• [What the task requires] Determine how many lines in the records hold the word "Adhesive". Return the number alone.

• [Electronic design files]

• • • • • • •

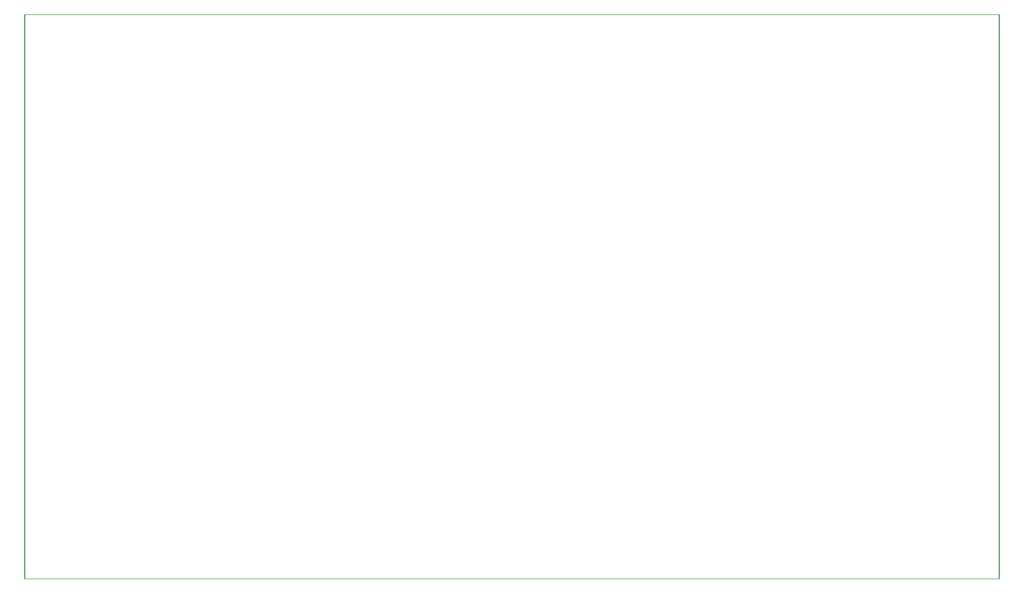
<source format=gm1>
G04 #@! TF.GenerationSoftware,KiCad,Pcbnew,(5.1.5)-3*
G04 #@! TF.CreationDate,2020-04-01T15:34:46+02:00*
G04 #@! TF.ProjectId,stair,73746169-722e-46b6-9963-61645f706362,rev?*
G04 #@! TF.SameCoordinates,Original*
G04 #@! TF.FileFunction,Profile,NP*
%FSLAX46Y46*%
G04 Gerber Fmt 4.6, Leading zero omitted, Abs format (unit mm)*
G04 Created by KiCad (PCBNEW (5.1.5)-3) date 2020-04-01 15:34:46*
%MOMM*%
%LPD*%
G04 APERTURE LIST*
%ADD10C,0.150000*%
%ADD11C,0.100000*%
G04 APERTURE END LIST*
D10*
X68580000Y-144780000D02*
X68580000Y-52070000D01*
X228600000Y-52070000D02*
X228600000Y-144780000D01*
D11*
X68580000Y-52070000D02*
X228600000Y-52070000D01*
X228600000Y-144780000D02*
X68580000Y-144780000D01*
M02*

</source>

• • • • • • •

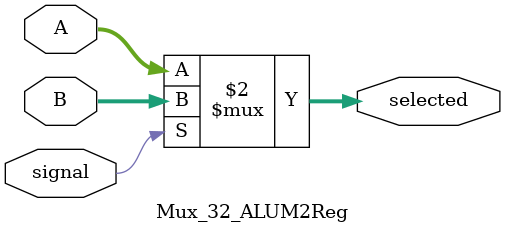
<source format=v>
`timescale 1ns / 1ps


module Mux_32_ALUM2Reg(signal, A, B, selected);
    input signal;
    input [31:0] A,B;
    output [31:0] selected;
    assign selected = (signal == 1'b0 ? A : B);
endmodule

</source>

• • • • • • •

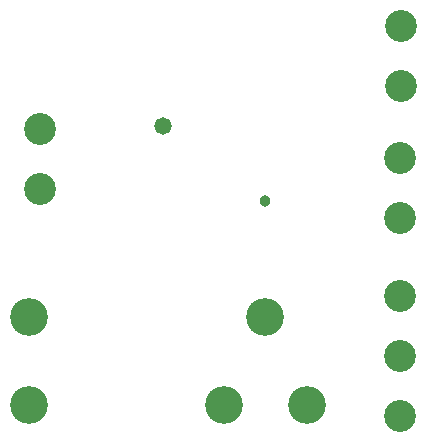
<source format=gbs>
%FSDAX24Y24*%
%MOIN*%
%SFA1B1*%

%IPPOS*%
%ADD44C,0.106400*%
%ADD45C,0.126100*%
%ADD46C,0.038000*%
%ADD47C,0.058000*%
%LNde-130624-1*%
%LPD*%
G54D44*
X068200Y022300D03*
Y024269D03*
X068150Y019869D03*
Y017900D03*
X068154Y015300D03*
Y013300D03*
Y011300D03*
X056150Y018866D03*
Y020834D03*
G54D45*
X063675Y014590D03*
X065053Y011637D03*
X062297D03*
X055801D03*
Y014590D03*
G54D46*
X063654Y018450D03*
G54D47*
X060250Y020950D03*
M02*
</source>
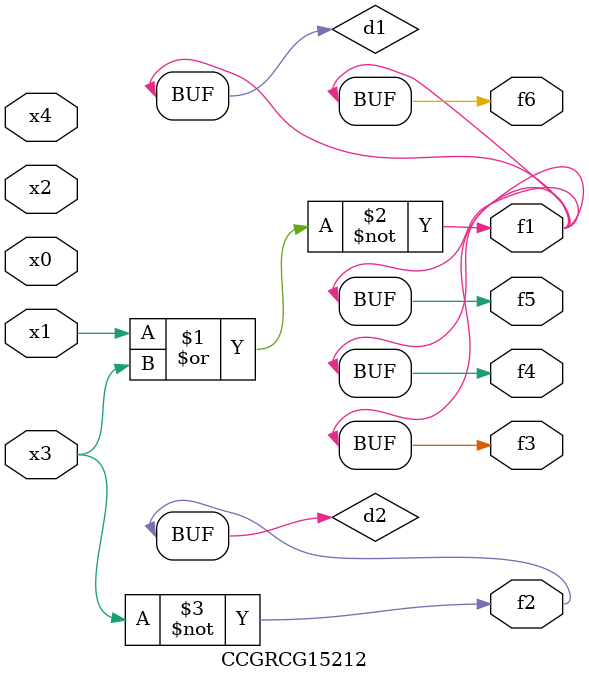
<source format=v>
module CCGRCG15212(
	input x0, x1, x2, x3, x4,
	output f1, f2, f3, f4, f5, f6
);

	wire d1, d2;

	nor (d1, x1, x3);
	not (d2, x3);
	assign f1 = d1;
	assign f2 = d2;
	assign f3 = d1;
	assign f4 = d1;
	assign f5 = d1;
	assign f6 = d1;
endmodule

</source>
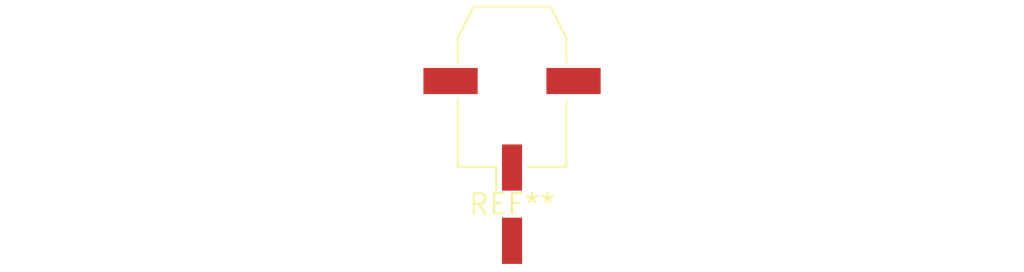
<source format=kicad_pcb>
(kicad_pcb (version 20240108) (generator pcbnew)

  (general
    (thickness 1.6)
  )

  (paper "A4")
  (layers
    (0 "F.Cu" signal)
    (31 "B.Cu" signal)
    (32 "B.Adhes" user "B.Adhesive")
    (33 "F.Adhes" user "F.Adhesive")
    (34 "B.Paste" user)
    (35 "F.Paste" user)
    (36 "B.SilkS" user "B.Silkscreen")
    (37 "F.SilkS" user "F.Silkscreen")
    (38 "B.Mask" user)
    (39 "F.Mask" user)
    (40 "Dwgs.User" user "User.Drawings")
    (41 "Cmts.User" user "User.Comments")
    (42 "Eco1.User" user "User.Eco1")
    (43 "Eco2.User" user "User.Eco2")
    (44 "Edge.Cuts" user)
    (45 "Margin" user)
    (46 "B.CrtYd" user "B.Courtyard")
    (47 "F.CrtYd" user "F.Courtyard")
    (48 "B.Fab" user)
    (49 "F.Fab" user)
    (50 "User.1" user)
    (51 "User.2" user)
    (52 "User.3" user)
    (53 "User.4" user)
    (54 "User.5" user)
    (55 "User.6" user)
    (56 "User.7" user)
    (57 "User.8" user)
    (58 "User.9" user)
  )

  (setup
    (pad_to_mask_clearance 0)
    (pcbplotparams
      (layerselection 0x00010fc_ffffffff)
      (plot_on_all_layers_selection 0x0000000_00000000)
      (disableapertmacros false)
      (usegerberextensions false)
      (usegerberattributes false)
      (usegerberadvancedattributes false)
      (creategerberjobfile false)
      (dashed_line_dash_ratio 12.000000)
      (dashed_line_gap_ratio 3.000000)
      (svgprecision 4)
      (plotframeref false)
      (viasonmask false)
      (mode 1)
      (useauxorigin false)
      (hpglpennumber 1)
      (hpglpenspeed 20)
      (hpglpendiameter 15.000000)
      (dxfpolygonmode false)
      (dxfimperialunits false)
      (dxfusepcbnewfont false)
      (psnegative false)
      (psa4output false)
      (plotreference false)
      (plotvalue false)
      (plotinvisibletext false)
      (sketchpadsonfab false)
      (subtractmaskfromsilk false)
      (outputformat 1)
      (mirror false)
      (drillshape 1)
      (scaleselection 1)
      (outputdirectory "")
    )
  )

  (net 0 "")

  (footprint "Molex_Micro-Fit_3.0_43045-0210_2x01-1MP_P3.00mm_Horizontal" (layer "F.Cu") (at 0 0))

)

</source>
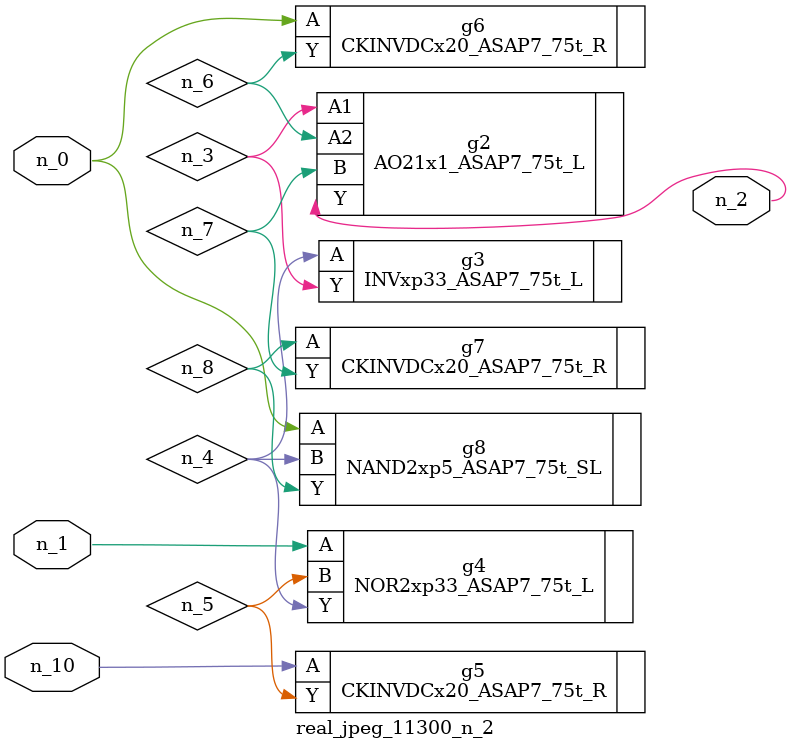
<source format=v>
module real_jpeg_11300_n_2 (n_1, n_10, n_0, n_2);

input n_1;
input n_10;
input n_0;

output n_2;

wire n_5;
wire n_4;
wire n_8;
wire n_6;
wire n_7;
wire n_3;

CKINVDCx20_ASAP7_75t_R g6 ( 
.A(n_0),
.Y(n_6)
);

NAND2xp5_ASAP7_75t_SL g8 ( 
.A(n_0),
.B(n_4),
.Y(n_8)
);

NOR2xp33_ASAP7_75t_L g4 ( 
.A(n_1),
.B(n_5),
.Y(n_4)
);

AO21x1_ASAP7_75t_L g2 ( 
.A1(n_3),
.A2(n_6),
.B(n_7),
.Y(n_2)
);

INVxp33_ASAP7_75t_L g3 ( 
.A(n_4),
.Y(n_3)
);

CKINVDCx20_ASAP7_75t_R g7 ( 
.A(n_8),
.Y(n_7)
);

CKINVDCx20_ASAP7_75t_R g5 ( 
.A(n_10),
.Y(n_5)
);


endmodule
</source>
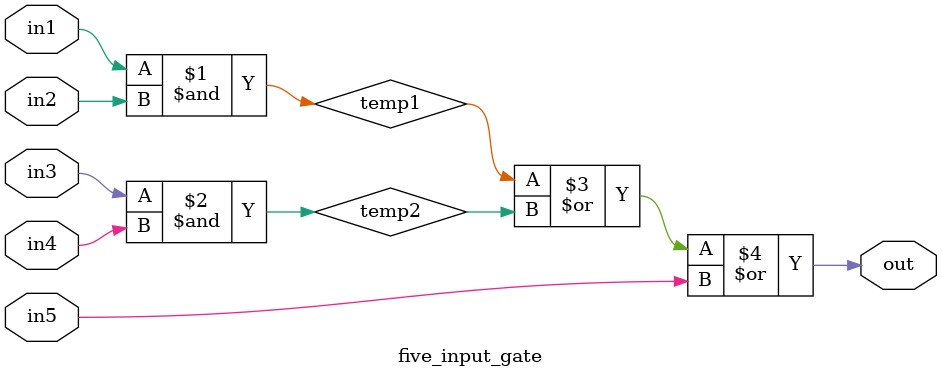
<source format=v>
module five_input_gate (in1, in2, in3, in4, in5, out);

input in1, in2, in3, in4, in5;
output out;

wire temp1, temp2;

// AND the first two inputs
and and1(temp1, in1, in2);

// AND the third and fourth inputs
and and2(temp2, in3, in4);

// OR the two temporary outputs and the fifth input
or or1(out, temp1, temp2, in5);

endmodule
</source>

• • • • • • •

• [Written reply] 2